# PROBLEM DETAILS:
Repeat every line of the data exactly; no picture belongs in the copy.

# SUPPLIED RECORDS:
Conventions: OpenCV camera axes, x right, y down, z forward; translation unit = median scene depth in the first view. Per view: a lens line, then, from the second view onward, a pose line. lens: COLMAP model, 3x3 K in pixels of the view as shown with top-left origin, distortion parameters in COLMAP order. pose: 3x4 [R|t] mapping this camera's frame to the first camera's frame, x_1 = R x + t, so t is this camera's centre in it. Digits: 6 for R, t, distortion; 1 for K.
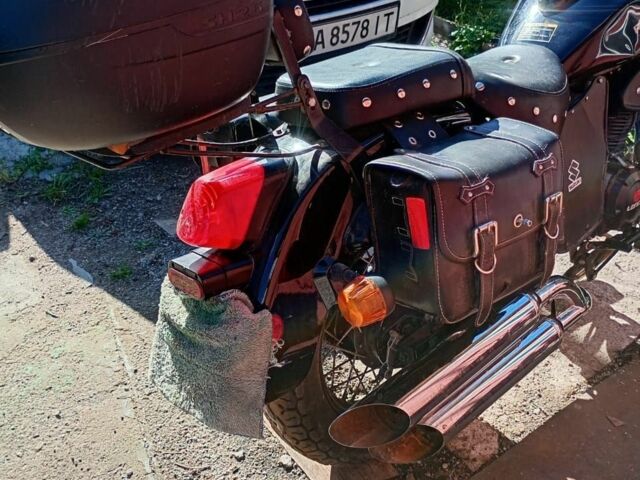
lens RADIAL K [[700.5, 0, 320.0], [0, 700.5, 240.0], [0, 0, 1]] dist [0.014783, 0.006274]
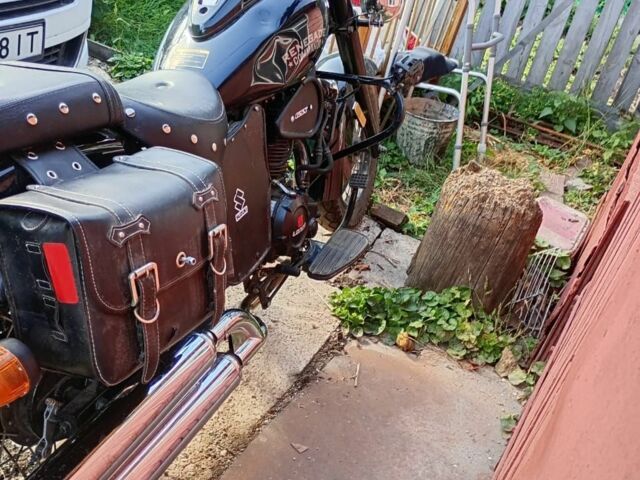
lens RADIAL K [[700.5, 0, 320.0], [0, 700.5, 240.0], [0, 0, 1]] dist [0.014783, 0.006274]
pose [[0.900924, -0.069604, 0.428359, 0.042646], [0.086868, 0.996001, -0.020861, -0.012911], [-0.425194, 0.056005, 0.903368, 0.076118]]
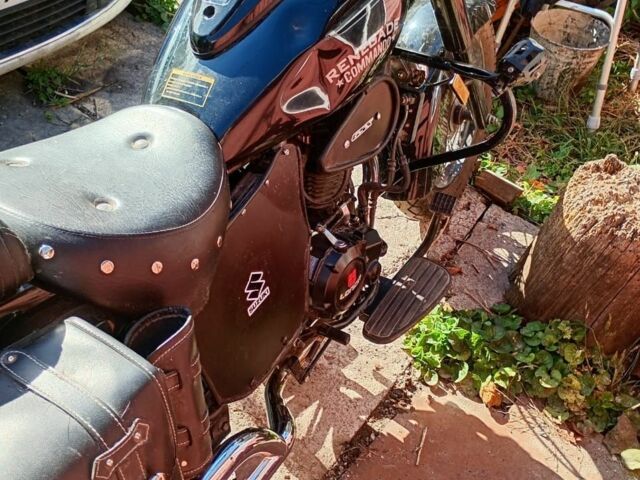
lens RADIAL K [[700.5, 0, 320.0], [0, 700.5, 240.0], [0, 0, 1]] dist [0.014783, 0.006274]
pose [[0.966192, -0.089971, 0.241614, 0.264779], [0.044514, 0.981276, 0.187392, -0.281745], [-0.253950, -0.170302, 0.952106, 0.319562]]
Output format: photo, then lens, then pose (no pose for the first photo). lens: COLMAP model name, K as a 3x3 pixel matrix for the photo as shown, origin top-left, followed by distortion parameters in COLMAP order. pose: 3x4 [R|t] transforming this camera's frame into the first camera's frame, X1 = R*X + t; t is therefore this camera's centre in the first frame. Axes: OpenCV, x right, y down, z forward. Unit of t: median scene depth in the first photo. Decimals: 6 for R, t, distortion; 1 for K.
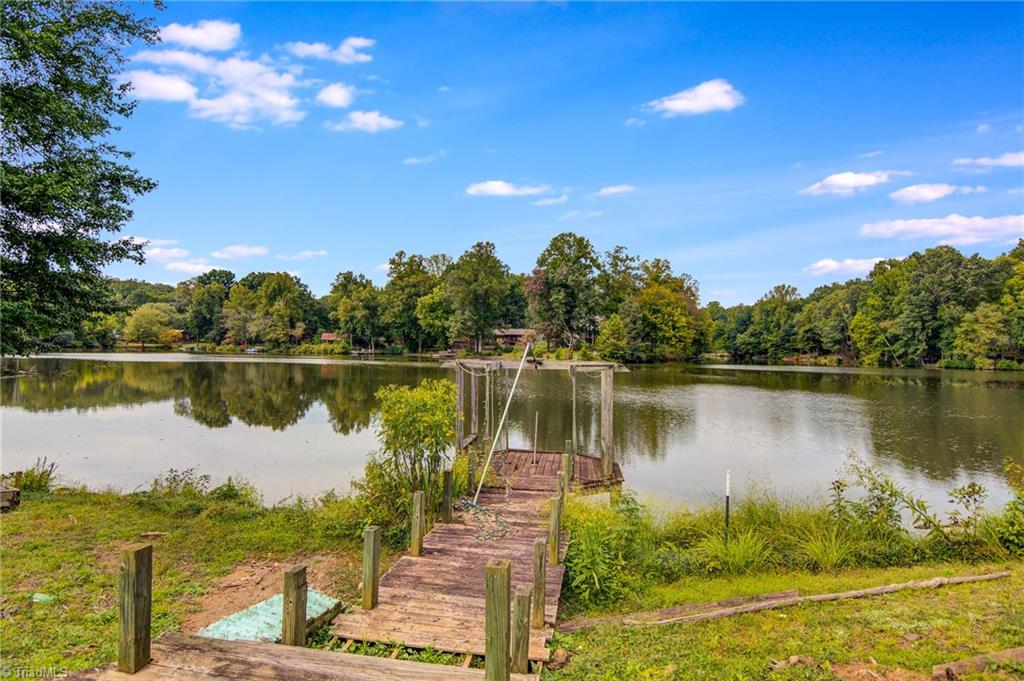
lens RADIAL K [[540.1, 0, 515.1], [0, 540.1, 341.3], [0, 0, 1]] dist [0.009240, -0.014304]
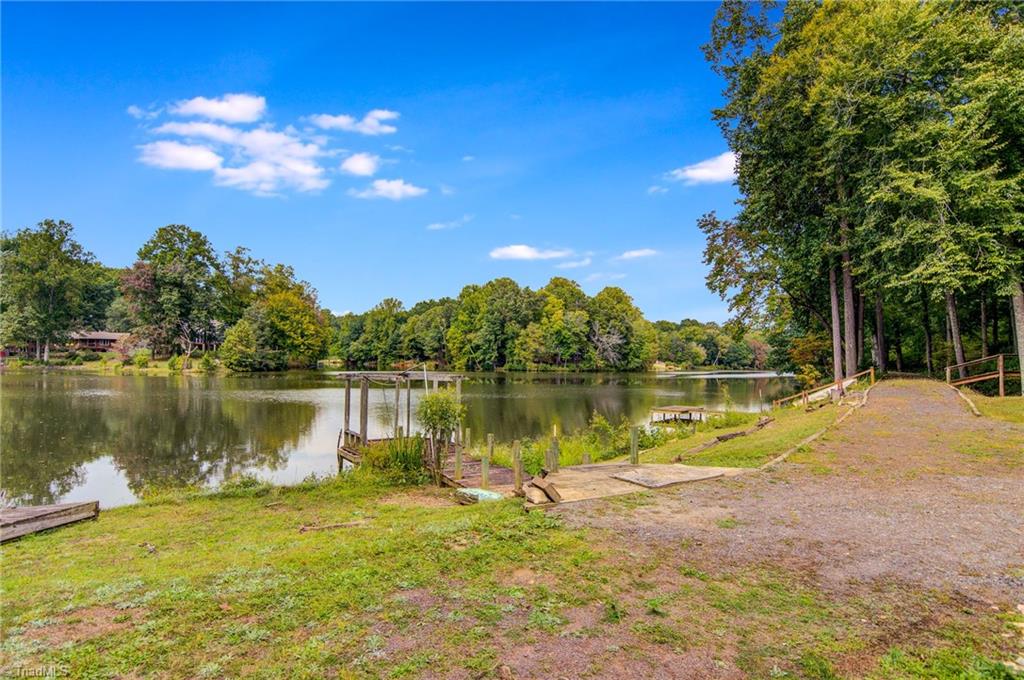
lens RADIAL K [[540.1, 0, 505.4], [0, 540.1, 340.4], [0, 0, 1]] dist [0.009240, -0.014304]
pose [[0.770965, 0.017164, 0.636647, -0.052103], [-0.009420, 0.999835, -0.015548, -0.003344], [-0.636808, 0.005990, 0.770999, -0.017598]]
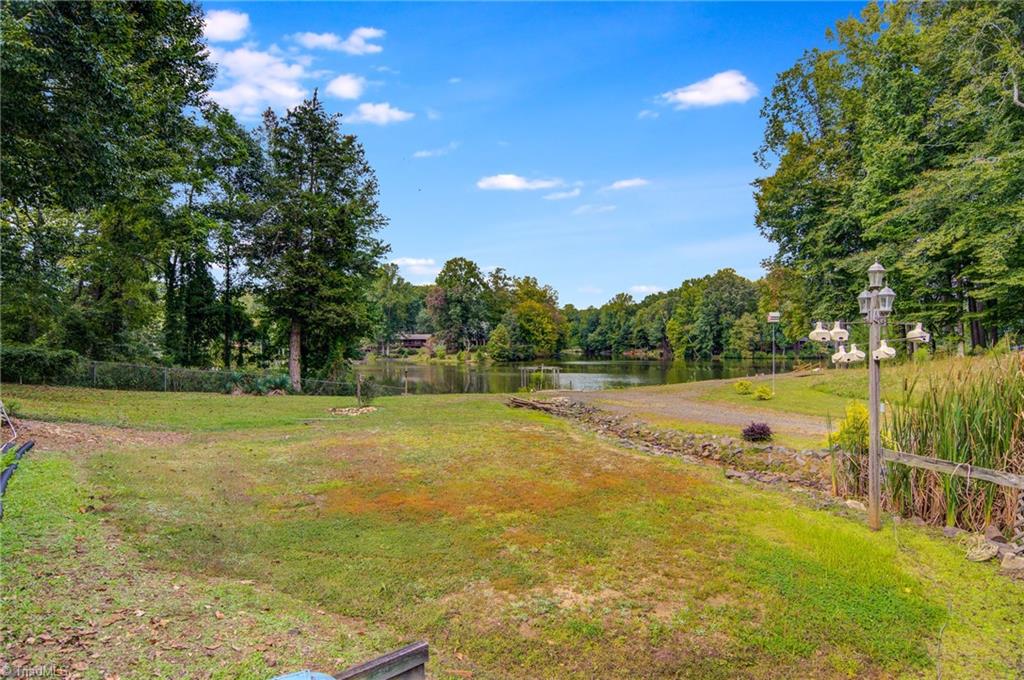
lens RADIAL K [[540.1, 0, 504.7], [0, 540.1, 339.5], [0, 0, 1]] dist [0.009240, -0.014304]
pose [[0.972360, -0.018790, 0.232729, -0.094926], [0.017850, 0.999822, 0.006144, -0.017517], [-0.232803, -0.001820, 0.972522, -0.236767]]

# RESULT FOR THIS TASK:
Conventions: OpenCV camera axes, x right, y down, z forward; translation unit = median scene depth in the first view. Per view: a lens line, then, from the second view onward, a pose line. lens: COLMAP model, 3x3 K in pixels of the view as shown with top-left origin, distortion parameters in COLMAP order. pose: 3x4 [R|t] mapping this camera's frame to the first camera's frame, x_1 = R x + t, so t is this camera's centre in it. Digits: 6 for R, t, distortion; 1 for K.
lens RADIAL K [[700.5, 0, 320.0], [0, 700.5, 240.0], [0, 0, 1]] dist [0.014783, 0.006274]
lens RADIAL K [[700.5, 0, 320.0], [0, 700.5, 240.0], [0, 0, 1]] dist [0.014783, 0.006274]
pose [[0.900924, -0.069604, 0.428359, 0.042646], [0.086868, 0.996001, -0.020861, -0.012911], [-0.425194, 0.056005, 0.903368, 0.076118]]
lens RADIAL K [[700.5, 0, 320.0], [0, 700.5, 240.0], [0, 0, 1]] dist [0.014783, 0.006274]
pose [[0.966192, -0.089971, 0.241614, 0.264779], [0.044514, 0.981276, 0.187392, -0.281745], [-0.253950, -0.170302, 0.952106, 0.319562]]
Output format: photo, then lens, then pose (no pose for the first photo). lens: COLMAP model name, K as a 3x3 pixel matrix for the photo as shown, origin top-left, followed by distortion parameters in COLMAP order. pose: 3x4 [R|t] transforming this camera's frame into the first camera's frame, X1 = R*X + t; t is therefore this camera's centre in the first frame. Axes: OpenCV, x right, y down, z forward. Unit of t: median scene depth in the first photo. Decimals: 6 for R, t, distortion; 1 for K.
lens RADIAL K [[540.1, 0, 515.1], [0, 540.1, 341.3], [0, 0, 1]] dist [0.009240, -0.014304]
lens RADIAL K [[540.1, 0, 505.4], [0, 540.1, 340.4], [0, 0, 1]] dist [0.009240, -0.014304]
pose [[0.770965, 0.017164, 0.636647, -0.052103], [-0.009420, 0.999835, -0.015548, -0.003344], [-0.636808, 0.005990, 0.770999, -0.017598]]
lens RADIAL K [[540.1, 0, 504.7], [0, 540.1, 339.5], [0, 0, 1]] dist [0.009240, -0.014304]
pose [[0.972360, -0.018790, 0.232729, -0.094926], [0.017850, 0.999822, 0.006144, -0.017517], [-0.232803, -0.001820, 0.972522, -0.236767]]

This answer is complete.